Sylvia Sweeney was on the Canadian basketball team at Montréal 1976, finishing sixth. Eight years later at Los Angeles 1984, she was a member of the team that finished just off the podium, losing to China 63-57 in the bronze medal game, finishing fourth.
Becoming known as “Canada’s First Lady of Basketball”, Sweeney joined the national team in 1974 and spent a decade as a key member including serving as captain from 1979-84. She was voted the Most Valuable Player at the 1979 World Championships in Seoul, won a bronze medal at the 1979 Pan American Games where was the Canadian team flag bearer, and was a member of the bronze medal winning team at the 1979 World Student Games in Mexico.
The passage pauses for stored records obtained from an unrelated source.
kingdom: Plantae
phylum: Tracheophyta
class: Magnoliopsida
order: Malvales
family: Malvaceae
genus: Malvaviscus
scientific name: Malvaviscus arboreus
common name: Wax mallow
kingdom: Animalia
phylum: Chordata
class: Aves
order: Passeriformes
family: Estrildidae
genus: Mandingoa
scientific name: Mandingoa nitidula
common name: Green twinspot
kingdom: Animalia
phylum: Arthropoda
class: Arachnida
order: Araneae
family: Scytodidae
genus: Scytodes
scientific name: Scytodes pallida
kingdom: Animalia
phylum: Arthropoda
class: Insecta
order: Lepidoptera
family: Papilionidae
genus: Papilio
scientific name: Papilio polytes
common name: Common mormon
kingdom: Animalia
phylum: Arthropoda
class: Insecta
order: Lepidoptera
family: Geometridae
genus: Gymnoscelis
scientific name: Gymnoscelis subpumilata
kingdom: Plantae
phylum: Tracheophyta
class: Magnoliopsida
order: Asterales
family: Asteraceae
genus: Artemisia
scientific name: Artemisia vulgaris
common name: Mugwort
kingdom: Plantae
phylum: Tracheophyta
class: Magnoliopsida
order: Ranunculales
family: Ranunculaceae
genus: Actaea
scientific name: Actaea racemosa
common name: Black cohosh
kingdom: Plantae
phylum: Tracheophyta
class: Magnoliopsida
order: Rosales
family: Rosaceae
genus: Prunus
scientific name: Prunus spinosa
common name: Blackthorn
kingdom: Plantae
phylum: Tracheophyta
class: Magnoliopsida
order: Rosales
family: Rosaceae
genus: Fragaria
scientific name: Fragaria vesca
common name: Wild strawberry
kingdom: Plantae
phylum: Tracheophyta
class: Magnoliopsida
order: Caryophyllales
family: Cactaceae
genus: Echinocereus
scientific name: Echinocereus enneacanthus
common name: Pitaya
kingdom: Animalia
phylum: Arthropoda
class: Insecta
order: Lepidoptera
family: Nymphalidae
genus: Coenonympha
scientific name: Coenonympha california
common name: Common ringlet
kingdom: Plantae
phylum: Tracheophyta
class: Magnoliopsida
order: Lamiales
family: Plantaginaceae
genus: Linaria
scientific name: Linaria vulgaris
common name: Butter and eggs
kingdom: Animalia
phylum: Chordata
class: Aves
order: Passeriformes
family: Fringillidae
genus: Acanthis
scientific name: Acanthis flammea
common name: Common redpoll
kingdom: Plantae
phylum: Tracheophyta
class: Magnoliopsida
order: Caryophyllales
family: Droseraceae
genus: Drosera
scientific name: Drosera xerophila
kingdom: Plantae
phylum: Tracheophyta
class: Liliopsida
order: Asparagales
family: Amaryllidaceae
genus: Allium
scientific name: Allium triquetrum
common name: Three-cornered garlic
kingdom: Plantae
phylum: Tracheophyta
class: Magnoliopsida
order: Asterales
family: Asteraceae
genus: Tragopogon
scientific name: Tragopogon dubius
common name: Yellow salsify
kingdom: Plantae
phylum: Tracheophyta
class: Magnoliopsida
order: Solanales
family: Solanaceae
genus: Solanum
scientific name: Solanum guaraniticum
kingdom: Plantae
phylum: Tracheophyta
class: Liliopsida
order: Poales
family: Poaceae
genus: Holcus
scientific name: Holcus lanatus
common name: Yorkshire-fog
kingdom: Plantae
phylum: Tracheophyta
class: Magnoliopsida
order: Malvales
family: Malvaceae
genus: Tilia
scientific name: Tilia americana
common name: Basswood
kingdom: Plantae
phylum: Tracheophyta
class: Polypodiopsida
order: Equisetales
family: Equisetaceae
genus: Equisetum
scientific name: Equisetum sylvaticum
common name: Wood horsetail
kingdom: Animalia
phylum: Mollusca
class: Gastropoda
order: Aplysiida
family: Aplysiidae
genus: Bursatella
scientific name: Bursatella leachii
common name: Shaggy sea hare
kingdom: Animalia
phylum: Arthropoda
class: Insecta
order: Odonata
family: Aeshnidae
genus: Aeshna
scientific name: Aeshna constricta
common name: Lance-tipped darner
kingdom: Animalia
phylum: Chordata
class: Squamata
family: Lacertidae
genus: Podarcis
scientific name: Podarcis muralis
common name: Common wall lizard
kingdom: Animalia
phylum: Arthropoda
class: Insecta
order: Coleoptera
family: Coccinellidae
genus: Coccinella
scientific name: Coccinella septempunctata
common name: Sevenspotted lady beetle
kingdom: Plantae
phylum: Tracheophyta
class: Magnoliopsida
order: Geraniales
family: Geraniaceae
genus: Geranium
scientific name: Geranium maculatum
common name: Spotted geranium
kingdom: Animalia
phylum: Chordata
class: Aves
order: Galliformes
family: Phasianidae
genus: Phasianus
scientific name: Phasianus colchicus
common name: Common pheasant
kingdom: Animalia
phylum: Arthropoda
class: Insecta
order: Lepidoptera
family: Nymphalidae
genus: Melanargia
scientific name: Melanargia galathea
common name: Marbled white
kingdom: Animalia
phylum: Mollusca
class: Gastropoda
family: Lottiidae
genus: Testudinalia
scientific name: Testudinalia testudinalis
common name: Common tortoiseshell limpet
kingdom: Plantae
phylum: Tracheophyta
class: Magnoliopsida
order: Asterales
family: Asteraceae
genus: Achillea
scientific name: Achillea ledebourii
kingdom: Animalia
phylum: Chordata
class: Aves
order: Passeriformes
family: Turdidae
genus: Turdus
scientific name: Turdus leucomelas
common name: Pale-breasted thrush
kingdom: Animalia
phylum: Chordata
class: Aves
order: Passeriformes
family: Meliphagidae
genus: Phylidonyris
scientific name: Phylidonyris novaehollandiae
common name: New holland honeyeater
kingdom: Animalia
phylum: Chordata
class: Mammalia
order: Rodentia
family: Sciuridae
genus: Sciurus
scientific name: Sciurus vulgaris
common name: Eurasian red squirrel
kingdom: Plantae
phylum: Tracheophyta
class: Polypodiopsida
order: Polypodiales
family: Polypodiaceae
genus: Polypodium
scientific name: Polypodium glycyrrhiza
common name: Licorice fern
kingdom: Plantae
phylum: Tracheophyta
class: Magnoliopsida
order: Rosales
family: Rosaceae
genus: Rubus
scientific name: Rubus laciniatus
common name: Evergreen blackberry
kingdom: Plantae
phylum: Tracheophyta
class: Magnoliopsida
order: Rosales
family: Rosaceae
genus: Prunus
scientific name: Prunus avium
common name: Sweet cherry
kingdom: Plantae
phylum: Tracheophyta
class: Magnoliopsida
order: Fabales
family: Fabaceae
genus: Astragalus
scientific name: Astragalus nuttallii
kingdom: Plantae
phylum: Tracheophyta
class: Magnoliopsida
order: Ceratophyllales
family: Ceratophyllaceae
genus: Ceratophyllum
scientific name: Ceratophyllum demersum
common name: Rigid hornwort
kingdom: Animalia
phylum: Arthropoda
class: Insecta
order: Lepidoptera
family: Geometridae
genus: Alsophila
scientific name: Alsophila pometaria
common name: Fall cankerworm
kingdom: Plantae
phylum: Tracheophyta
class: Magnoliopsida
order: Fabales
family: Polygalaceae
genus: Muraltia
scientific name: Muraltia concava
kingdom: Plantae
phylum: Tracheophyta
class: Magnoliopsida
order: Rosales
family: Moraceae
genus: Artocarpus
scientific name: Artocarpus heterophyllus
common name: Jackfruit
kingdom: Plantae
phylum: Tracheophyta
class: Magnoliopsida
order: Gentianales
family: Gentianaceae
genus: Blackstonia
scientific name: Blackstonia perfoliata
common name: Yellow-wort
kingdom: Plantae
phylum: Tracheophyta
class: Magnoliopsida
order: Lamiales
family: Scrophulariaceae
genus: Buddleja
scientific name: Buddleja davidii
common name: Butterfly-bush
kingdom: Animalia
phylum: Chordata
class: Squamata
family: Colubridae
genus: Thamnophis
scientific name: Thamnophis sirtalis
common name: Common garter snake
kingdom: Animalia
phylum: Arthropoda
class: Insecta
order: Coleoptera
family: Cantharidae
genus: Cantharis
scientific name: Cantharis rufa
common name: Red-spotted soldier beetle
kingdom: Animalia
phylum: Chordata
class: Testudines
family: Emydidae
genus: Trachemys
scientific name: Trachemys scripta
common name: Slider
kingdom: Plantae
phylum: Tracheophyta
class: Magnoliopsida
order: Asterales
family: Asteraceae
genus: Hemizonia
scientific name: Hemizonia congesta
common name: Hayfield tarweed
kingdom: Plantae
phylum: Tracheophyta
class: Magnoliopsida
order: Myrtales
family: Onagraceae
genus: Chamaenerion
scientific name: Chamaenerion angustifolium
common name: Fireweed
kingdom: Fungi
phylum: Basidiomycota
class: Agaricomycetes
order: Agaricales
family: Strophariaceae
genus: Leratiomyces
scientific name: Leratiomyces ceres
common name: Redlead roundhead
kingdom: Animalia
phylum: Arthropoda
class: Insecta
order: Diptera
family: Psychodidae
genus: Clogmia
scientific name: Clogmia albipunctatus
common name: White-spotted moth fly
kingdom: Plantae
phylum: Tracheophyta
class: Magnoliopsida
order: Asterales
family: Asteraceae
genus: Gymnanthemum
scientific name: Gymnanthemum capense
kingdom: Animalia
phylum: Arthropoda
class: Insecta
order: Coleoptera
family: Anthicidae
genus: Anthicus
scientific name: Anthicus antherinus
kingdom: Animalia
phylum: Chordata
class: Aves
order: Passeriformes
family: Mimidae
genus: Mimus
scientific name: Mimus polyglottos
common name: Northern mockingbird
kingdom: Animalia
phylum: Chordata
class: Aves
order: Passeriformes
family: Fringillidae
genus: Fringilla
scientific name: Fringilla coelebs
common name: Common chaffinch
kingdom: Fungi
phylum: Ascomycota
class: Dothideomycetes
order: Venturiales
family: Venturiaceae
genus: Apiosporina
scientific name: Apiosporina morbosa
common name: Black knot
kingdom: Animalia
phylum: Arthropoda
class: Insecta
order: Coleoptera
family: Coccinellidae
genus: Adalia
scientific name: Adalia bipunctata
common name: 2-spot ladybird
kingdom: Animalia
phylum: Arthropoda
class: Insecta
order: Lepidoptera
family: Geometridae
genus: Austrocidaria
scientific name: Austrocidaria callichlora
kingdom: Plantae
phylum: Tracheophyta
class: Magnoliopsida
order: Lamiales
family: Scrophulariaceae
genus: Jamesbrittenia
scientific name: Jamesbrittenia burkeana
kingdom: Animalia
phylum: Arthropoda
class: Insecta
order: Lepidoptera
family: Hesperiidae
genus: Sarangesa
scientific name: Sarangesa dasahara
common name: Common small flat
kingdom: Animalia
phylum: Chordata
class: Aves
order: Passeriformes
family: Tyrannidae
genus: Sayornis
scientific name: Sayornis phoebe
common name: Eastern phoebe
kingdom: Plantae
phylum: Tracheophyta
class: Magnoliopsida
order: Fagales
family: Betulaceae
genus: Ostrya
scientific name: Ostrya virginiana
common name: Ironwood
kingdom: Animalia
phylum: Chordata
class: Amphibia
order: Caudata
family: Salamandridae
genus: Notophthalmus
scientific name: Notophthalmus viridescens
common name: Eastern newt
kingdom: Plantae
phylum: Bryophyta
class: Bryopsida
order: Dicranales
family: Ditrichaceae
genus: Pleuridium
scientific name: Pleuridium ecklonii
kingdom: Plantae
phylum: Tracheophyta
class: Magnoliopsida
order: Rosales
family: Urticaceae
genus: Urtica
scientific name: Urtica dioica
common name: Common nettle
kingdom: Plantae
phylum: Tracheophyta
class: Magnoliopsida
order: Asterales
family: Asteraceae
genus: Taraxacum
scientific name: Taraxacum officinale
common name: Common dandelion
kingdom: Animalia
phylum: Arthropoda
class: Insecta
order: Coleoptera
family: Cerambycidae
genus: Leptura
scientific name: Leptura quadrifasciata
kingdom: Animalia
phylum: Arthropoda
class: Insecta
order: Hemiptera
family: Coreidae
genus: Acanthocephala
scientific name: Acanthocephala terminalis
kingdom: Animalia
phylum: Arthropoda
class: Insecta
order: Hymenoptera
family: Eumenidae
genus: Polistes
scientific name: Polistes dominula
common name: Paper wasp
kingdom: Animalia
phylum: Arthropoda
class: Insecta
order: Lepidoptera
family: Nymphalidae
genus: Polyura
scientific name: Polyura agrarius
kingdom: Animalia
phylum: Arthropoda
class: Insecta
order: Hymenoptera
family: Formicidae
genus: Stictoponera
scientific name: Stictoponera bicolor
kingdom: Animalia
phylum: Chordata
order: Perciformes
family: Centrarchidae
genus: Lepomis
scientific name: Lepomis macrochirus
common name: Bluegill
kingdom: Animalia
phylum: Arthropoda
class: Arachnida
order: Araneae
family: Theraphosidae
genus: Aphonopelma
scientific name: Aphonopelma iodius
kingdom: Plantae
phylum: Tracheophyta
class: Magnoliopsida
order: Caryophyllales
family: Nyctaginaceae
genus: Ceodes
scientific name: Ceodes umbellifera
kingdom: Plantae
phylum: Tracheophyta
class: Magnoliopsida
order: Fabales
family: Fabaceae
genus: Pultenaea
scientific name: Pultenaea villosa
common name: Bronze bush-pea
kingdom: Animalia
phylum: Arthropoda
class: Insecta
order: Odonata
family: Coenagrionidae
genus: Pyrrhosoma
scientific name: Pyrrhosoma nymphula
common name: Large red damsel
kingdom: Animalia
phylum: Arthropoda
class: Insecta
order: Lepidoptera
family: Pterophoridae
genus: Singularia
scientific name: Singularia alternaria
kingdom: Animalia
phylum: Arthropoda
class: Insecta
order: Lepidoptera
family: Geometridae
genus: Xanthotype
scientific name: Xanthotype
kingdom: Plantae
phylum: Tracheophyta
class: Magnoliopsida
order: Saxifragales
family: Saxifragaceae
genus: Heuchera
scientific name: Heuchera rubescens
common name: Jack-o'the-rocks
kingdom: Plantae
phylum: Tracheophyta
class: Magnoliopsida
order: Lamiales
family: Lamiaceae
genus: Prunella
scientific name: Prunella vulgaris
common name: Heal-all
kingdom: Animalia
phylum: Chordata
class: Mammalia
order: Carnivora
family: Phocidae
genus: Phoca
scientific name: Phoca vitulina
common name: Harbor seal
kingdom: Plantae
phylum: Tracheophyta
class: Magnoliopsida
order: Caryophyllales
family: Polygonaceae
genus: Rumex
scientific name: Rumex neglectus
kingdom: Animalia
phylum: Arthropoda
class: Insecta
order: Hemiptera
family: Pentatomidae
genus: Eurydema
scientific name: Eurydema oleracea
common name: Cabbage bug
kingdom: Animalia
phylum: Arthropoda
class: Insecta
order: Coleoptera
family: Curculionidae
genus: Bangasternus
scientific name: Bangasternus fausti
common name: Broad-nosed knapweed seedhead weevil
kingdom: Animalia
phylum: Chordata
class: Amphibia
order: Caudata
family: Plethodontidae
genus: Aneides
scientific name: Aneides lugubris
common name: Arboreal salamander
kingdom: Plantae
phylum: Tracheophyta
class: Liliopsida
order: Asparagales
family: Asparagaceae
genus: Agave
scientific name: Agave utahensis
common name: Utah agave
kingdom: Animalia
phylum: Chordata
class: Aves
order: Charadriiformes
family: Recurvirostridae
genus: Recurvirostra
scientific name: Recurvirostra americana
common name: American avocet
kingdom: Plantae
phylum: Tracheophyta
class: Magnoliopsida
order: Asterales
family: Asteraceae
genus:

The daughter of music teacher Daisy and railway cook James, Sweeney is the niece of jazz musician Oscar Peterson. In 1973, she studied in the Department of Performance (classical piano) at McGill University and played basketball for the McGill Martlets. She also played for the national finalists Concordia Stingers (1977), Laurentian University Lady Vees (1978-79) where she won the collegiate championship (1979).
Sweeney was a member of the local organizing committee for the 1994 Men’s World Championships in Toronto, director of the Toronto Raptors in the National Basketball Association, and served as the assistant chef de mission for the Canadian team at Atlanta 1996. She pursued a career in television, first in sports then in current affairs and production. The founder of Elitha Peterson Productions Incorporated and International Performing Arts for All, Sweeney produced numerous award winning documentaries. She founded the Art Games which celebrates the world’s finest artists in five art forms: Media Arts, Literature, Visual Arts, Dance and Music.
Annually, Canadian Interuniversity Sport and TSN present the “Sylvia Sweeney Award” to a Canadian women’s university basketball player who best exemplifies the values of athletics, academics and community involvement. In 2017, Sweeney was appointed a Member of the Order of Canada for her “long-standing commitment and creative leadership at the nexus of art and sport through her documentaries and world-stage productions.”
Sweeney was inducted into the Canadian Basketball Hall of Fame in 1994, Canadian Olympic Hall of Fame in 1996 and the Québec Merite Sportif Hall of Fame in 2000.